*YOUR INSTRUCTIONS*: Please write out only the lines from the line with "thumb mcp: (111, 83)" to the line with "thumb ip: (102, 75)", inclusive, exactly as they stand below, without the pictures.

*PROVIDED ENTRIES*:
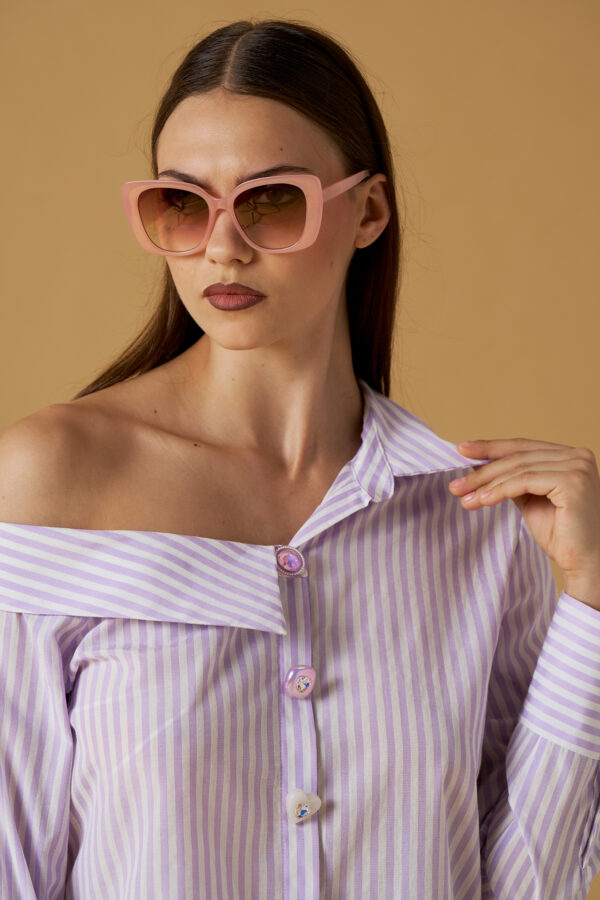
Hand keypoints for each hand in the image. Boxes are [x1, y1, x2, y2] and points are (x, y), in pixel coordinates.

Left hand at [448, 439, 599, 610]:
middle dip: (482, 470)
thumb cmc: (560, 534)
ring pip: (518, 468)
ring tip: (463, 496)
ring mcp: (577, 467)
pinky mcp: (573, 481)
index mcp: (569, 455)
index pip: (522, 446)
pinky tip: (482, 500)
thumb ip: (512, 479)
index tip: (461, 450)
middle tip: (455, 483)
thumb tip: (478, 465)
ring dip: (486, 483)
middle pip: (518, 456)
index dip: (490, 447)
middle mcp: (577, 455)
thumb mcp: (530, 498)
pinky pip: (525, 481)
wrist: (585, 562)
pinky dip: (500, 490)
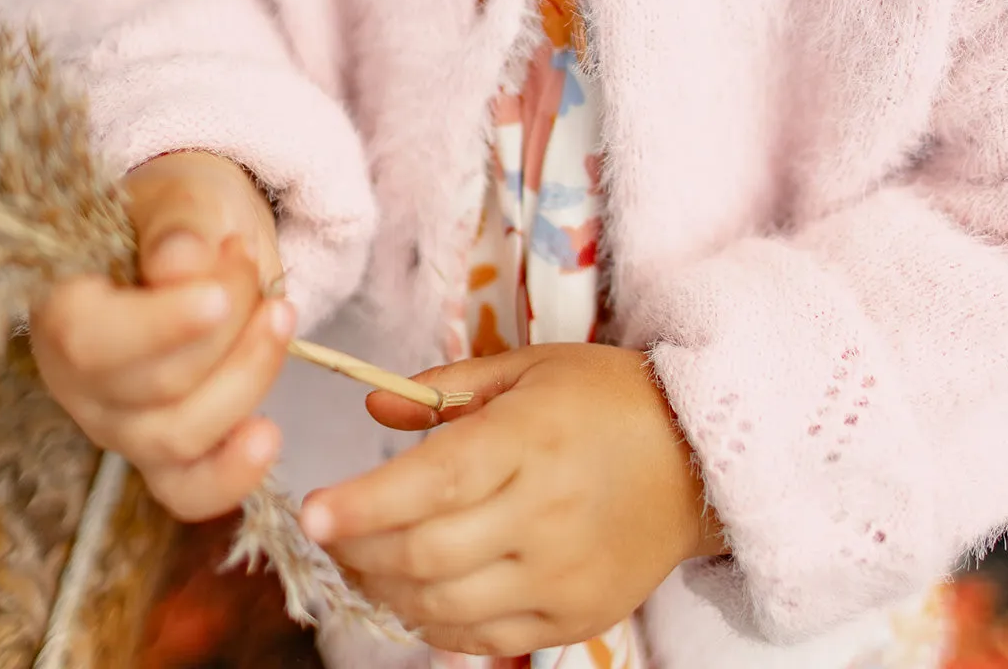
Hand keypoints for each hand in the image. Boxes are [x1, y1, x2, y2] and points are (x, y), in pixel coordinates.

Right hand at [30, 151, 295, 521]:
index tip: (219, 295)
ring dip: (248, 376)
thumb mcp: (184, 199)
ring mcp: (121, 425)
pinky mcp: (167, 452)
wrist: (207, 242)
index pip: (93, 342)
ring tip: (282, 311)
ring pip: (179, 437)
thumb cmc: (185, 220)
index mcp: (64, 312)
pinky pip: (189, 492)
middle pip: (153, 390)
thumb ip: (180, 226)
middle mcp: (80, 382)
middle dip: (228, 327)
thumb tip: (179, 264)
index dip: (162, 327)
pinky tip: (268, 435)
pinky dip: (232, 474)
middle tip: (249, 262)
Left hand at [299, 344, 723, 656]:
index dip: (364, 502)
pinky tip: (417, 592)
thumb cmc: (605, 399)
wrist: (696, 457)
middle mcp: (547, 513)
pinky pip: (483, 639)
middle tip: (329, 532)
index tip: (311, 512)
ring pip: (444, 605)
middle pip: (426, 553)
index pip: (435, 481)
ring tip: (365, 558)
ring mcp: (562, 574)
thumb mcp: (530, 368)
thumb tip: (374, 409)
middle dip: (359, 548)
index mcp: (534, 438)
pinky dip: (433, 623)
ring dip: (386, 588)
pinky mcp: (576, 615)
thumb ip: (446, 389)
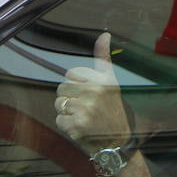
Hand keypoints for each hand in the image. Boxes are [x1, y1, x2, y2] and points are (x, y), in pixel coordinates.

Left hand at [55, 32, 129, 148]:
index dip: (75, 86)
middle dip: (70, 99)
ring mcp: (86, 109)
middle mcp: (95, 93)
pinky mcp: (77, 126)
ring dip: (67, 113)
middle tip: (86, 109)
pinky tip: (80, 129)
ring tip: (83, 118)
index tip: (88, 95)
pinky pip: (59, 120)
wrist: (117, 143)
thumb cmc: (112, 111)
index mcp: (102, 81)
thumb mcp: (111, 83)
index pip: (70, 75)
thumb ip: (104, 58)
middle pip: (62, 89)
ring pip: (58, 104)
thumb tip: (105, 34)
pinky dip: (67, 126)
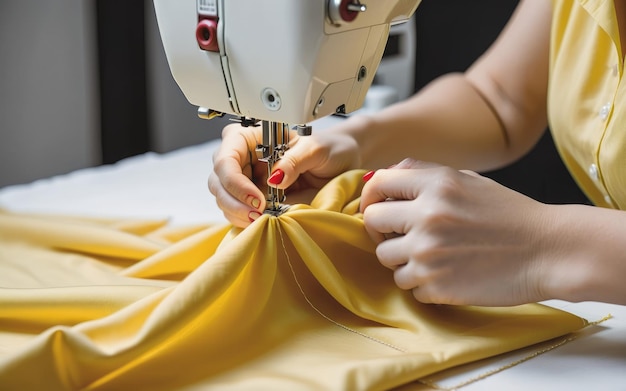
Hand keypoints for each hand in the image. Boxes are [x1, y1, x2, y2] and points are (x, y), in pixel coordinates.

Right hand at [209, 122, 360, 226]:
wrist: (341, 164)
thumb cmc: (328, 148)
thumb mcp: (315, 149)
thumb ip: (294, 160)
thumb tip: (275, 178)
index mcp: (252, 136)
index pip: (226, 156)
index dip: (234, 179)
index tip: (256, 197)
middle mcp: (243, 157)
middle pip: (218, 179)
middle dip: (232, 200)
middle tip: (257, 213)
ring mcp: (246, 179)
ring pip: (223, 198)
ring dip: (237, 213)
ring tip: (259, 219)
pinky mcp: (253, 199)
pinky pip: (237, 212)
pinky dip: (243, 220)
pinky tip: (259, 222)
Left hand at [359, 158, 552, 305]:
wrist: (549, 250)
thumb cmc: (509, 214)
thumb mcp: (467, 179)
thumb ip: (422, 175)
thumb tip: (378, 178)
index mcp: (436, 184)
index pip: (378, 183)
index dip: (371, 196)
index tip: (378, 209)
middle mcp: (427, 216)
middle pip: (371, 222)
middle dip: (382, 230)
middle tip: (402, 236)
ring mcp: (429, 253)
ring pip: (385, 258)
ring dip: (403, 260)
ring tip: (432, 257)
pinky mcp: (436, 286)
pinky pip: (408, 286)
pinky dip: (423, 284)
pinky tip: (448, 275)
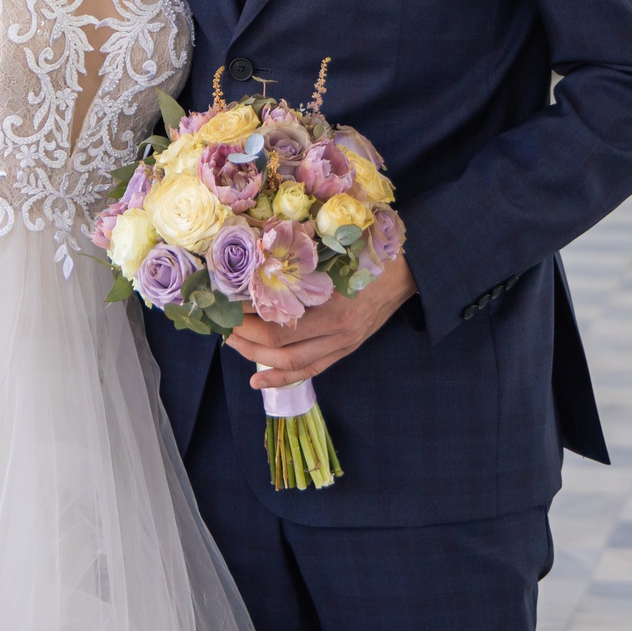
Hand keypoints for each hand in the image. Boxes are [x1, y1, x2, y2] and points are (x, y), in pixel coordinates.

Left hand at [225, 258, 417, 389]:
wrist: (407, 272)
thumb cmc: (369, 253)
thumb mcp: (335, 250)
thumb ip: (301, 257)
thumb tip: (258, 254)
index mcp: (332, 304)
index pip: (277, 321)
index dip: (247, 316)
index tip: (225, 303)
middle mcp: (336, 330)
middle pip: (278, 346)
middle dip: (245, 337)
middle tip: (223, 324)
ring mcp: (342, 344)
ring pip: (291, 363)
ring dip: (256, 358)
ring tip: (234, 345)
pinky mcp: (344, 351)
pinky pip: (310, 371)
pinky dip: (282, 379)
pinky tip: (259, 380)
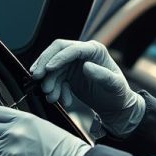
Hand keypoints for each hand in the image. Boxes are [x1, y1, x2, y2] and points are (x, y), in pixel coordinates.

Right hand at [30, 39, 144, 137]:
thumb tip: (86, 66)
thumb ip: (102, 75)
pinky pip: (55, 79)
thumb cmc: (119, 93)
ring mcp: (74, 64)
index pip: (71, 49)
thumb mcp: (114, 85)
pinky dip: (54, 90)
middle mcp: (82, 53)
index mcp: (94, 50)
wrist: (116, 106)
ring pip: (53, 68)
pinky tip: (60, 99)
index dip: (58, 58)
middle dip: (45, 64)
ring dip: (49, 82)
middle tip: (37, 78)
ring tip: (51, 97)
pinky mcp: (68, 75)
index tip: (48, 69)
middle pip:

*OUTPUT*:
thumb mcp: (111, 83)
index pip: (70, 75)
thumb ip: (104, 58)
middle pip: (62, 89)
ring pip: (58, 104)
thumb tip: (105, 34)
pinky dip: (67, 126)
Hand keypoints for each hand in the image. Boxes are [x1, y1, x2, y2] and points are (x, y), in pixel coordinates.

Right hand at [209, 122, 360, 226]:
wrist: (341, 164)
thumb cmc: (328, 148)
thumb mcp: (315, 149)
thumb ip: (294, 160)
thumb tip: (275, 178)
index mcp: (252, 136)
index pip: (226, 156)
index dip: (234, 179)
index tip: (256, 197)
middle mcp: (243, 157)
middle pip: (218, 179)
middle dip: (232, 200)
middle tip: (257, 213)
ring mcp: (246, 179)
ring pip: (223, 198)
ring dip: (237, 213)
ring tip: (259, 219)
pinky mcp: (253, 199)
pinky pip: (237, 212)
pinky dip: (243, 220)
pinky tip: (259, 222)
Left hand at [359, 158, 552, 305]:
wrist: (549, 250)
thumb cmc: (509, 214)
thumb mcp: (467, 179)
thumb ip: (422, 175)
thumb tip: (378, 178)
index mcp: (436, 184)
index pip: (378, 183)
index dip: (371, 196)
index tip: (378, 209)
middle mcp: (427, 216)
middle pip: (371, 222)
middle dip: (382, 230)
middle tip: (402, 236)
ring mcp: (429, 253)
ring pip: (385, 258)
ring dip: (403, 260)
ring tip: (432, 257)
pinky mcp: (436, 286)
pinky pip: (408, 286)
pinky dip: (423, 284)
pinky tip: (448, 275)
Hand keypoints for each hand in the image. Boxes are [x1, y1, x2, y2] and points are (x, y), in pixel coordinates.

Left hand at [225, 258, 417, 389]:
wrist: (407, 272)
thumb cmc: (369, 253)
thumb mcp: (335, 250)
thumb ip: (301, 257)
thumb tip: (258, 254)
index mcp: (332, 304)
index pip: (277, 321)
index dip: (247, 316)
index tip: (225, 303)
middle mcp: (336, 330)
middle pip: (278, 346)
middle dip: (245, 337)
middle tip: (223, 324)
ring mcp: (342, 344)
ring pip: (291, 363)
ring dip: (256, 358)
ring tip: (234, 345)
pinky mcp: (344, 351)
pinky pip: (310, 371)
pinky dip: (282, 379)
pinky tip: (259, 380)
Hand keypoints for each hand in the image. Boxes are [x1, y1, x2, y2] and points are (x, y), in pixel coordinates.

Right hand at [30, 39, 144, 137]:
thumb tip: (86, 66)
thumb ip: (102, 75)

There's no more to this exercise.